L’opération militaire israélienne à Gaza a envenimé les perceptions : Mahmoud Abbas reproche au Hamas d’exposer la vie des Palestiniens, le Hamas accusant de collaboration le président de l’Autorité palestinienne. Aucun des deux protagonistes ne se sent suffisamment fort pour affirmer sa stratégie sans mettre en cause la crédibilité nationale de son rival. Effectivement, malgré leur assise respective, le Fath et le Hamas doivent tenir compte de l’extrême lassitude de la population. En fait, une grande partie de la société palestinienne ne croit plus que les négociations avec Israël lui permettront d’accéder à un Etat dans les frontières de 1967 ; pour autant, elle ne mise pas davantage sur la lutte armée pour atteindre cet objectif. La faiblesse politique des Palestiniens s’atténuerait si leurs dirigeants parvenaient à une entente et poursuivaient une stratégie commune. Manquant de charisme et d’habileté, apparaissant trop conciliant à l’égard d’Israël, Mahmoud Abbas n’est pas toujours vu comme le mieux placé pour parvenir à une réconciliation avec le Hamas. Marwan Barghouti, le leader emprisonné du Fatah aurait sans doute plus de chance d’y parvenir, notamment parce qu’il a participé avec des membres du Hamas à l’initiative des prisonniers au printemps 2007 pour favoriser une sortie de crise entre les deux mouvements. Ce document prônait la formation d’un gouvernement national et stipulait que la création d’un Etat dans les frontières de 1967 était un objectif commun. L’obstacle à la réconciliation ne tient pas tant à un clivage idéologique entre le Fath et le Hamas, qu’au besoin de ce dernier d’être reconnu à part entière comme un acteur légitime du jeu politique et un partenaire. Une garantie supplémentaire serait donnée si les membres de sa branche armée et de sa force exécutive étaient intégrés ou associés aux services de sécurité palestiniens. Si le Hamas persiste à se sentir exclu, il n’hésitera pas à envenimer la situation en désignant le Fatah et ses chefs comme des traîtres.

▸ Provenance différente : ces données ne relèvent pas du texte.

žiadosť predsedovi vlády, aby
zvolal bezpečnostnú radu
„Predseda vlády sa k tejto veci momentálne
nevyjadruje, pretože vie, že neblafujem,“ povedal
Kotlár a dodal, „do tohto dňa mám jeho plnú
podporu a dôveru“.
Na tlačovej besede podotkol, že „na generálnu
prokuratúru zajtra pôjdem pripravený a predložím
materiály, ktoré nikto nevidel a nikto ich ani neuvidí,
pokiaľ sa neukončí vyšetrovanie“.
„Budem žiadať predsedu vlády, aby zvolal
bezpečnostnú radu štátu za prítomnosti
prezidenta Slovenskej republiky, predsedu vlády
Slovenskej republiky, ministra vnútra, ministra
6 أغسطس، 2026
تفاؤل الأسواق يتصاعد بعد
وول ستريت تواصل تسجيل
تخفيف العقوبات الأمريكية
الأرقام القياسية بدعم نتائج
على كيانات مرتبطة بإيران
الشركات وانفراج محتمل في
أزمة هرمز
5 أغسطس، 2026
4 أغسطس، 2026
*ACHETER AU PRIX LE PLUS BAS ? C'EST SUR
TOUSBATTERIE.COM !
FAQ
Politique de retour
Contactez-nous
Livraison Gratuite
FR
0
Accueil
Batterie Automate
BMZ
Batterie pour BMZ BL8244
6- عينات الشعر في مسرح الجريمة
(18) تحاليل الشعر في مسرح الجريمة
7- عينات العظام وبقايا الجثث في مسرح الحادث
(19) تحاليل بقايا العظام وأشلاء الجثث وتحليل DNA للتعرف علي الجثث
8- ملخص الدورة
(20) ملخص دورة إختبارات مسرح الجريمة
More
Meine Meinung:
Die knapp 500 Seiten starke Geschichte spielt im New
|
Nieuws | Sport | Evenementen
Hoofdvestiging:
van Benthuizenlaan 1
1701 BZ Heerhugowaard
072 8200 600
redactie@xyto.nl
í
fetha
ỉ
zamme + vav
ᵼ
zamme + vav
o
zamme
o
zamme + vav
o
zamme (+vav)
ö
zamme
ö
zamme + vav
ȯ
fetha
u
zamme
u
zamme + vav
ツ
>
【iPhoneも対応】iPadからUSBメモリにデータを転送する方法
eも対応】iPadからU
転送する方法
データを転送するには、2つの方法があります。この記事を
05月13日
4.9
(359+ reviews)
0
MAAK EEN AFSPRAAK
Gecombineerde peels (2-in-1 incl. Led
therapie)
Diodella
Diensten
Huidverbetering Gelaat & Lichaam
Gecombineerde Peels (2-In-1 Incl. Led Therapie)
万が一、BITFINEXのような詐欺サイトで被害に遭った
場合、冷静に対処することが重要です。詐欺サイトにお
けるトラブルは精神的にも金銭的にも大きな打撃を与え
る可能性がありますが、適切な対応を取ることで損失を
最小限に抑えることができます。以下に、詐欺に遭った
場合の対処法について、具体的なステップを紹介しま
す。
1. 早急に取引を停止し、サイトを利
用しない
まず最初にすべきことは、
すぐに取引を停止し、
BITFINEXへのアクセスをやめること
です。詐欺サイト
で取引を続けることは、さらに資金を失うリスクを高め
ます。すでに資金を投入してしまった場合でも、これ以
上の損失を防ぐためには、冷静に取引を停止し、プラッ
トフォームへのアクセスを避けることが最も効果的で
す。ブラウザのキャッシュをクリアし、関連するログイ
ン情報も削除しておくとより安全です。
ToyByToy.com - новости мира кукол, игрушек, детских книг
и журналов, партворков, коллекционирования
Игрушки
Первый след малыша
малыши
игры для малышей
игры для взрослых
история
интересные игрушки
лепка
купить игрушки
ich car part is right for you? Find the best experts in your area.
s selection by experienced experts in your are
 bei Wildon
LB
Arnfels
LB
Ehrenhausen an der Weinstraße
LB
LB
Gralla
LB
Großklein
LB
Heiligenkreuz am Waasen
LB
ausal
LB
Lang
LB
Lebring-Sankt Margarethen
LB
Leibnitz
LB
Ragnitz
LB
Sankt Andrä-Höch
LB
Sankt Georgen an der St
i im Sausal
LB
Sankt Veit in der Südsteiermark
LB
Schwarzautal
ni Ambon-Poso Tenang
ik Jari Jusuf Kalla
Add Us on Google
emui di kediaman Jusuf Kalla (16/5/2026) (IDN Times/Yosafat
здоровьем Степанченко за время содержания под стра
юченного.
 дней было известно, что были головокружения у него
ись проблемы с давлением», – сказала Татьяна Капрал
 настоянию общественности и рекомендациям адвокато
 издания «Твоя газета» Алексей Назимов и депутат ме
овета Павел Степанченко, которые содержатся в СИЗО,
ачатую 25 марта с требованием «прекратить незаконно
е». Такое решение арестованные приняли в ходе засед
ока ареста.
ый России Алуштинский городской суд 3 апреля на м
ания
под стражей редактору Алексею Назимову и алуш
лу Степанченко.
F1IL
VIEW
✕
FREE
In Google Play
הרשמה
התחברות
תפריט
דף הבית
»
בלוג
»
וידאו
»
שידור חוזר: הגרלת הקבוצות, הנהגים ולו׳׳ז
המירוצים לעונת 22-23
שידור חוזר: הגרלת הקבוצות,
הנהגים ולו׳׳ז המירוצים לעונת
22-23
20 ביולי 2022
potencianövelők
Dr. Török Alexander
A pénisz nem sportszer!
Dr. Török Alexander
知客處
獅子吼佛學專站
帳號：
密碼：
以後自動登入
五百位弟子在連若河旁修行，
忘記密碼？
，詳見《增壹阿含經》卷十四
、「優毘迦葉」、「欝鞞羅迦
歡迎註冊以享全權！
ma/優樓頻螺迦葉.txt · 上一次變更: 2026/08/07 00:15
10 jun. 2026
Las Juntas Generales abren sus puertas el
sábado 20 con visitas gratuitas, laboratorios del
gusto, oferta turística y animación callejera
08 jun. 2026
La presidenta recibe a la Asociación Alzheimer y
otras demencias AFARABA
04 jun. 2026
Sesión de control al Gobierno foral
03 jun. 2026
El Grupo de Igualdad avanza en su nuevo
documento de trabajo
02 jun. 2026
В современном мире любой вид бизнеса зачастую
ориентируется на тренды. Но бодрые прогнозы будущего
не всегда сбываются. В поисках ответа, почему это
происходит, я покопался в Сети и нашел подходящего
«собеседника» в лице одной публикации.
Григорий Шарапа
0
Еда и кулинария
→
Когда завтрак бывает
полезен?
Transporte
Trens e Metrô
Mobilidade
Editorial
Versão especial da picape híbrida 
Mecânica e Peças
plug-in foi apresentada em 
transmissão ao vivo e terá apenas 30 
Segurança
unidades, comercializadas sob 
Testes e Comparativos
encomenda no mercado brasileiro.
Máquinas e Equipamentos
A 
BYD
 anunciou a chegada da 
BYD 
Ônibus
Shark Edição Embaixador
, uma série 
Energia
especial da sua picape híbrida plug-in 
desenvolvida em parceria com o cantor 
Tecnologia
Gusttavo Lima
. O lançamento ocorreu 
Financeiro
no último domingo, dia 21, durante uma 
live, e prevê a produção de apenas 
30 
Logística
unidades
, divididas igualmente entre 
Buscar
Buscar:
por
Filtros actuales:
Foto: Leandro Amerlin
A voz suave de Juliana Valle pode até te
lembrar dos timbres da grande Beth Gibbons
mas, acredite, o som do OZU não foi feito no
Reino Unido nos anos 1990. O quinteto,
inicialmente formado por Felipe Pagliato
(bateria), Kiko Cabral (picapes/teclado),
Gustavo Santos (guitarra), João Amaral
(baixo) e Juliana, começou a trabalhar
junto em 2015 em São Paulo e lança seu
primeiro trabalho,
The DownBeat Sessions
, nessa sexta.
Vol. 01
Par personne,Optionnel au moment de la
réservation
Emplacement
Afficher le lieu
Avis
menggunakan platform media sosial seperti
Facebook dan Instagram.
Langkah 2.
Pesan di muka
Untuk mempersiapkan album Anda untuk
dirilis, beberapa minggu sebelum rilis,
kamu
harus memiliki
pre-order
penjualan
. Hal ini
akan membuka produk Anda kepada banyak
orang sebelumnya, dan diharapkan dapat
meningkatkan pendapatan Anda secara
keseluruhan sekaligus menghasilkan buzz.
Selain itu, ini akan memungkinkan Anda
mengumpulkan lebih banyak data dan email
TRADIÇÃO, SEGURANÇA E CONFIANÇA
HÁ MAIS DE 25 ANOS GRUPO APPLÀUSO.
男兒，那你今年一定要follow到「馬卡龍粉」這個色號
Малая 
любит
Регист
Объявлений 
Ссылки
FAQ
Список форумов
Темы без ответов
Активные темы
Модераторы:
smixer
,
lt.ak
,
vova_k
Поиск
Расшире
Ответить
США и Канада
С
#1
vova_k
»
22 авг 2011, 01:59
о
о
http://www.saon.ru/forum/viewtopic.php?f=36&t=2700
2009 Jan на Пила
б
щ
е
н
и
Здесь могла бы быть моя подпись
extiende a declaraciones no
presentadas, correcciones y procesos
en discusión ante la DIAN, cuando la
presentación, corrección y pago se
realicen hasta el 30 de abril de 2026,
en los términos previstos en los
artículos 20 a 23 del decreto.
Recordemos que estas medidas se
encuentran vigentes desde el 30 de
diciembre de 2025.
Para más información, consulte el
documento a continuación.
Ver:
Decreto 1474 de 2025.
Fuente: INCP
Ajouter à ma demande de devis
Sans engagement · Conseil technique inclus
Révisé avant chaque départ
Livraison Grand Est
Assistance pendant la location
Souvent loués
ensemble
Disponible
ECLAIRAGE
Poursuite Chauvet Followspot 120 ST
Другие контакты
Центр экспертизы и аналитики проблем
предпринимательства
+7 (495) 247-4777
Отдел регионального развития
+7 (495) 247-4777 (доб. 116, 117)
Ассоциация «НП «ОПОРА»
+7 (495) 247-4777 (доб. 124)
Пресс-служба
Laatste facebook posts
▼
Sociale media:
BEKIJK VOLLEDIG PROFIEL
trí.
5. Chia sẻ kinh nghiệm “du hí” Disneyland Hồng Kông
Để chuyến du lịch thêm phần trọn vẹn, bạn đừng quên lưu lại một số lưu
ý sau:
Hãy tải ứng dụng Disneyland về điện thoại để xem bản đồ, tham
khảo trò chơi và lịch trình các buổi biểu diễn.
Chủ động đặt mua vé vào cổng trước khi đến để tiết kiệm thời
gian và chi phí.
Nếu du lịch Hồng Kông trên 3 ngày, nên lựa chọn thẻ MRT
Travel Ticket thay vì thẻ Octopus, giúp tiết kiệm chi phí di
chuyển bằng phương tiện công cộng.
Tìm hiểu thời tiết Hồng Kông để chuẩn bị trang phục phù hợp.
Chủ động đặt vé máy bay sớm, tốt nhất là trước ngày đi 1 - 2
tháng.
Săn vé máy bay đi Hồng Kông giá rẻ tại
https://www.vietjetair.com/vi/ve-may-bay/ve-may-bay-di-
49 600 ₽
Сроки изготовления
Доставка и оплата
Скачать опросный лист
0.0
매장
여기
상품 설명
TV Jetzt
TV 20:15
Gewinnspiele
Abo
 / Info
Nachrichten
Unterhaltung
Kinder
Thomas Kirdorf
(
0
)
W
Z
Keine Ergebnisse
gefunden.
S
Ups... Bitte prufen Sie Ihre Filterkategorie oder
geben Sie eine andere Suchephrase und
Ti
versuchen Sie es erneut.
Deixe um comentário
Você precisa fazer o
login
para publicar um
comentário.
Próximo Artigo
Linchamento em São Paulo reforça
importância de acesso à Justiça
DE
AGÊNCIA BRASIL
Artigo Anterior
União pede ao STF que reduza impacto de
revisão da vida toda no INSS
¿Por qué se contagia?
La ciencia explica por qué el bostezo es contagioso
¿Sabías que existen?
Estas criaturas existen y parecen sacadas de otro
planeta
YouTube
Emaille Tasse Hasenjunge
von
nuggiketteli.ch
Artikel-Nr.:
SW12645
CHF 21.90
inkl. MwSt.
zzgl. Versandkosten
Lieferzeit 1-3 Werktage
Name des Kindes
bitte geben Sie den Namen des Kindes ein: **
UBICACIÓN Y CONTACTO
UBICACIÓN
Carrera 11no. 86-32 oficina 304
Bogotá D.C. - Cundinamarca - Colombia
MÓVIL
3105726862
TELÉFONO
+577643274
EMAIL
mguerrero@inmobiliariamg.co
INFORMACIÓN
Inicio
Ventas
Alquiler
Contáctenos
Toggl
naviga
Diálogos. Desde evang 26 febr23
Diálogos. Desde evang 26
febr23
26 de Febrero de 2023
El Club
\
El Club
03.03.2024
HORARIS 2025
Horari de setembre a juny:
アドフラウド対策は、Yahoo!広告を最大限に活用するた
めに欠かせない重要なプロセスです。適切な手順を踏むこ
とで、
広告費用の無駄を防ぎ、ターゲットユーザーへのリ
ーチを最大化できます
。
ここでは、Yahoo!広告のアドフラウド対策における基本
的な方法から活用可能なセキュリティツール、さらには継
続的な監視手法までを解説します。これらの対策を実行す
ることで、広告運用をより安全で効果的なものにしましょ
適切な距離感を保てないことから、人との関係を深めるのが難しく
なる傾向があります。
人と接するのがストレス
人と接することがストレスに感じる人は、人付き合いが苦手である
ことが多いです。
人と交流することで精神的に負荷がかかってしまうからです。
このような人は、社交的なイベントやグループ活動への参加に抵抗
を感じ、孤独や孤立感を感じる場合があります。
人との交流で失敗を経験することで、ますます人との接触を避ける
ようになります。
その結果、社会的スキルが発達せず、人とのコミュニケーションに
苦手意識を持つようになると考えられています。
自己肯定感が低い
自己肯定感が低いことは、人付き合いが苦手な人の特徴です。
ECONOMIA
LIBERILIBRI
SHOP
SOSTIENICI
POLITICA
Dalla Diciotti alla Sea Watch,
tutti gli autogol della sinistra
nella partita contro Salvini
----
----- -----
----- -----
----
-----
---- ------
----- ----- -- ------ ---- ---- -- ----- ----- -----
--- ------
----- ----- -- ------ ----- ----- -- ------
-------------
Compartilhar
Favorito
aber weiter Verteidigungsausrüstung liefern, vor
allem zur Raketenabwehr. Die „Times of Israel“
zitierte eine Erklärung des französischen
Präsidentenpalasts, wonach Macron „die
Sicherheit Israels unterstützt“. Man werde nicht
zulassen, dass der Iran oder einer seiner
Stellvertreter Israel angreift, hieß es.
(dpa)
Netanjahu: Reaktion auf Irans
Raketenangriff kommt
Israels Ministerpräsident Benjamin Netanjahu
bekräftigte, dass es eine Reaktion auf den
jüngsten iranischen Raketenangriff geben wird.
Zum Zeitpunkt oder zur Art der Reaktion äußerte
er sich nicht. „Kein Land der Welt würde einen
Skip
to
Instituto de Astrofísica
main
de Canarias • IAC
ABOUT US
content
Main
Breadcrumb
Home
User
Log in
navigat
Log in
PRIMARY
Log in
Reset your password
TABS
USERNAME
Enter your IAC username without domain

Ne nous trompons pas néanmoins. Si la formation d’un gouvernement palestinien d’union nationale dépend de la capacité des protagonistes de chaque camp à tenir compte de l’urgence politique en jeu, sa réussite dépend aussi de son acceptation par la communauté internationale. Force pour elle de constater que le système de sous-traitance sécuritaire mis en place par les accords d’Oslo ne peut plus fonctionner. Pour trouver la paix avec les Palestiniens, il faudra considérer l’ensemble de leurs représentants. Un partage des tâches selon lequel seuls les membres du gouvernement appartenant au Fatah seraient habilités à prendre part aux discussions diplomatiques n’est pas viable. Un gouvernement palestinien d’union nationale doit être reconnu dans sa totalité. Le Quartet, l’union européenne et Israël exigent pour cela que le Hamas renonce à la violence, accepte les accords signés par l’OLP et reconnaisse Israël. Enoncées comme telles, les conditions posées par la communauté internationale n’ont aucune chance d’être acceptées par le Hamas.
Se pose en définitive la question de la capacité du Hamas à évoluer. Si l’on considère uniquement sa plate-forme idéologique, il y a toutes les raisons de penser que la pensée du Hamas est incompatible avec l’idée d’une coexistence avec Israël. Si, au contraire, on décide de le considérer comme un mouvement politique animé par des acteurs opérant des choix en rapport avec leurs valeurs, mais aussi en fonction d’opportunités et de leurs intérêts, on peut se montrer plus optimiste et envisager de négocier avec le Hamas.